Exercise prompt = Restate, word for word, each entry that follows, but skip its pictures.

*** Given entries

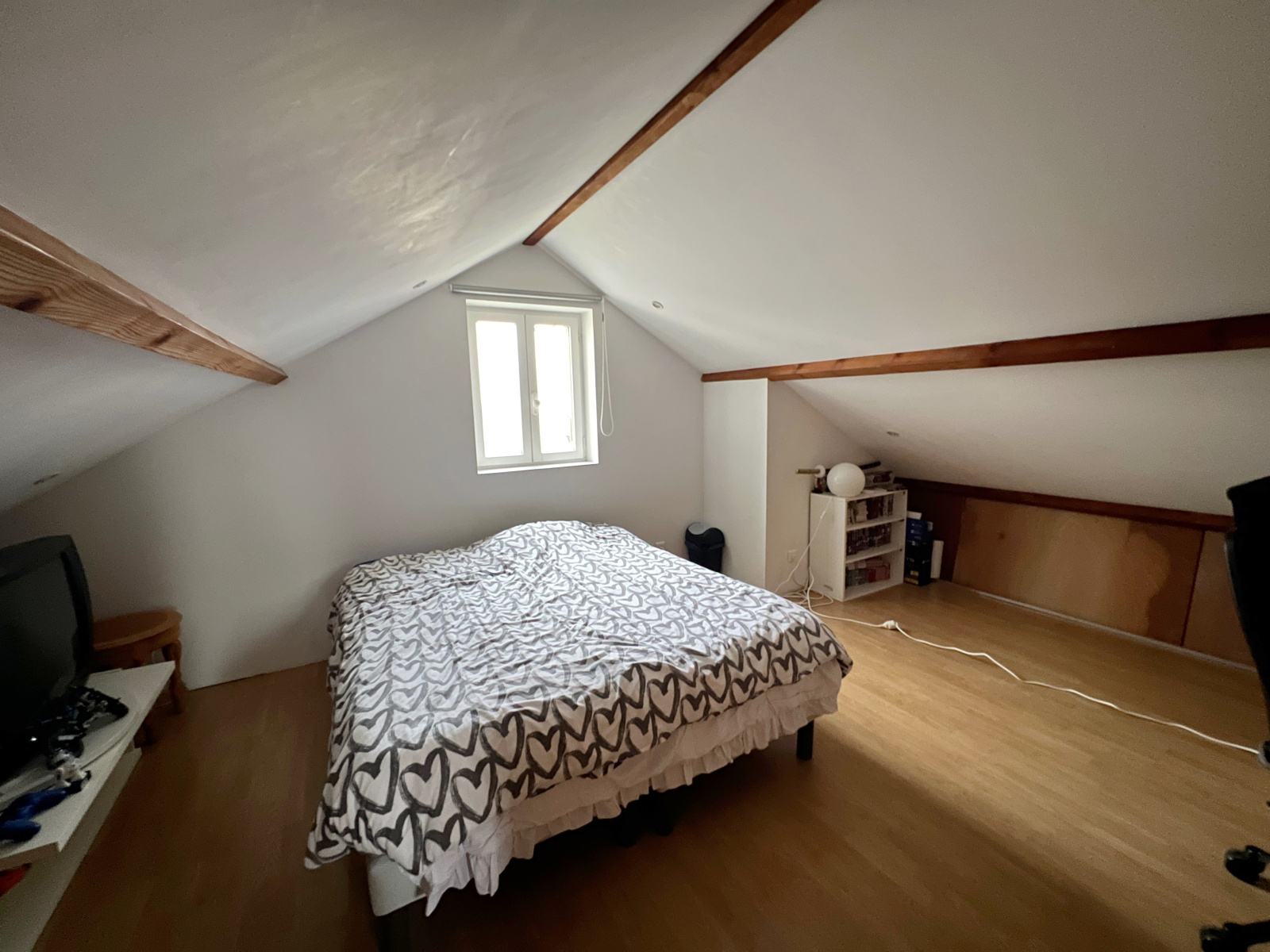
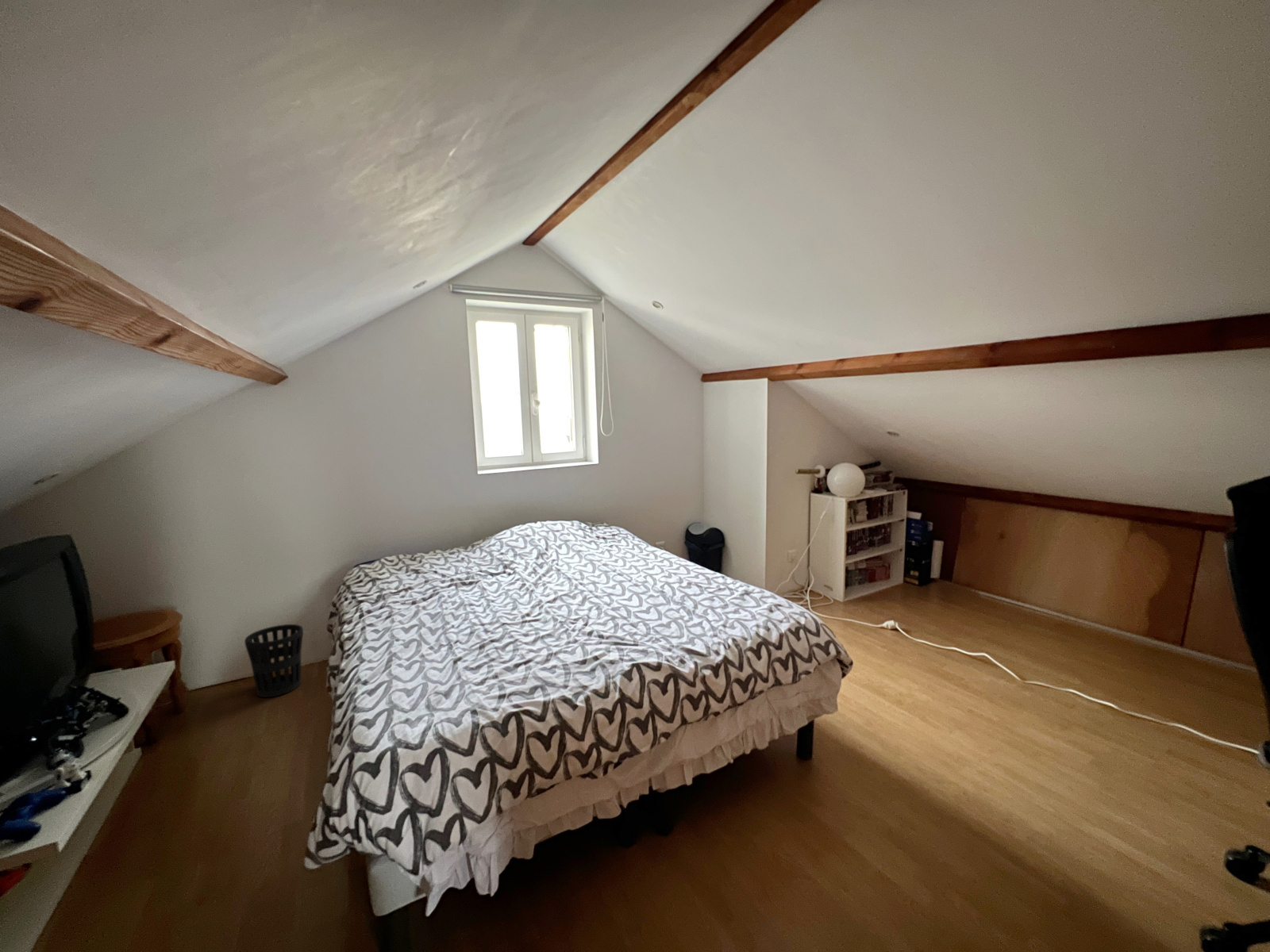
+ wastebasket [244,624,304,698]
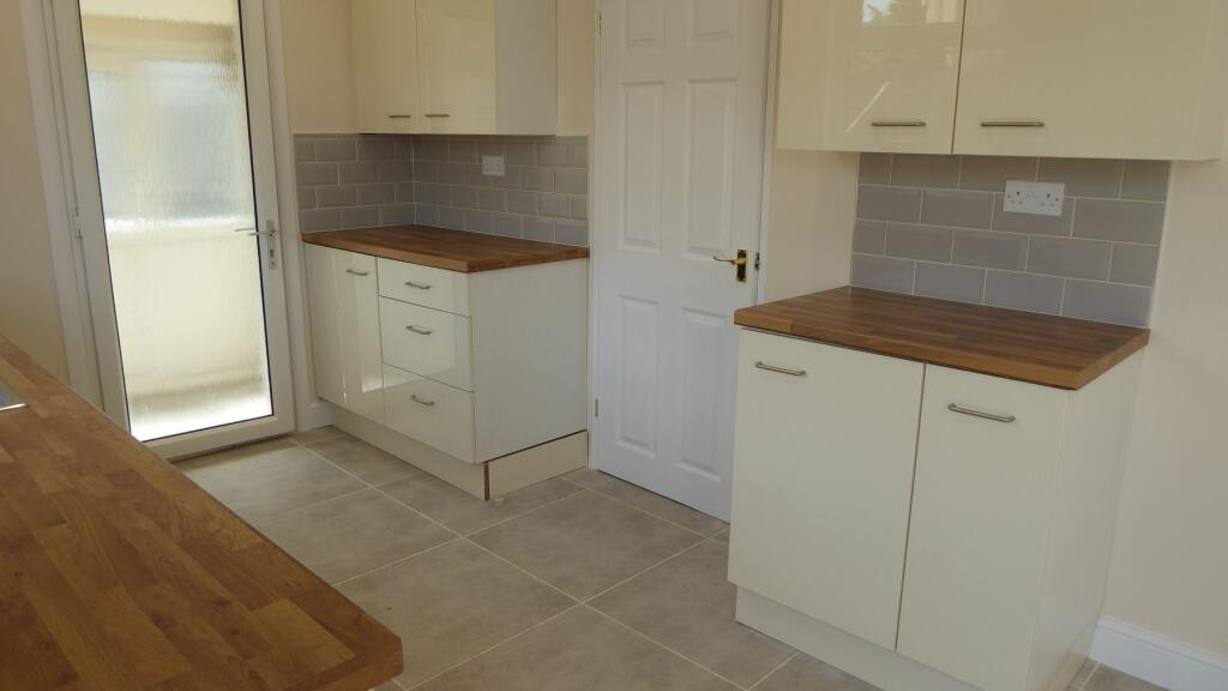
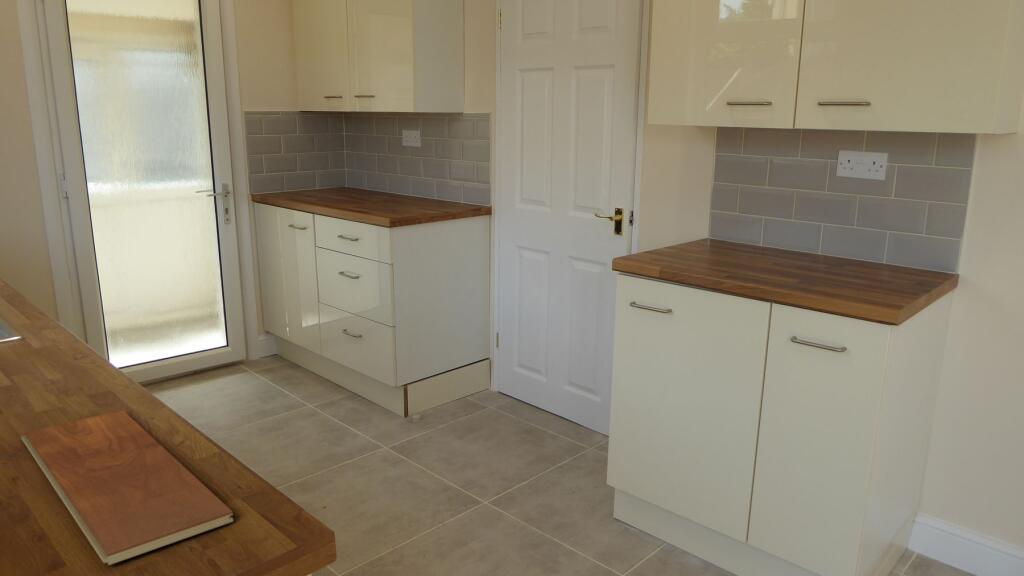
+ chopping board [20,409,234,566]
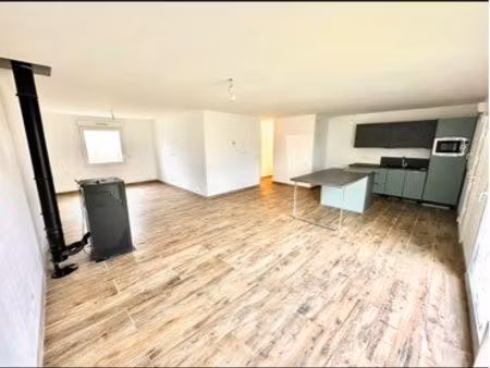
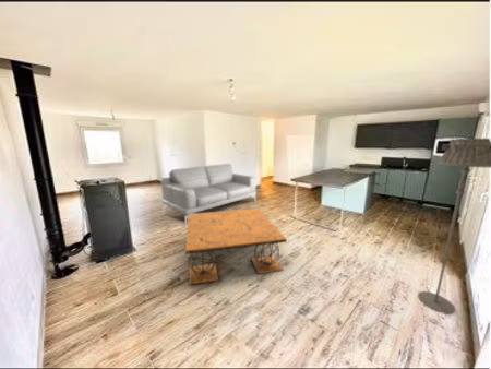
+ coffee table [184,207,287,286]
+ sofa [160,163,258,226]
+ floor lamp [417,138,491,316]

******

Solved problem =
+ wastebasket [244,624,304,698]
+ chopping board [20,409,234,566]
+ coffee table [184,207,287,286]
+ sofa [160,163,258,226]
+ floor lamp [417,138,491,316]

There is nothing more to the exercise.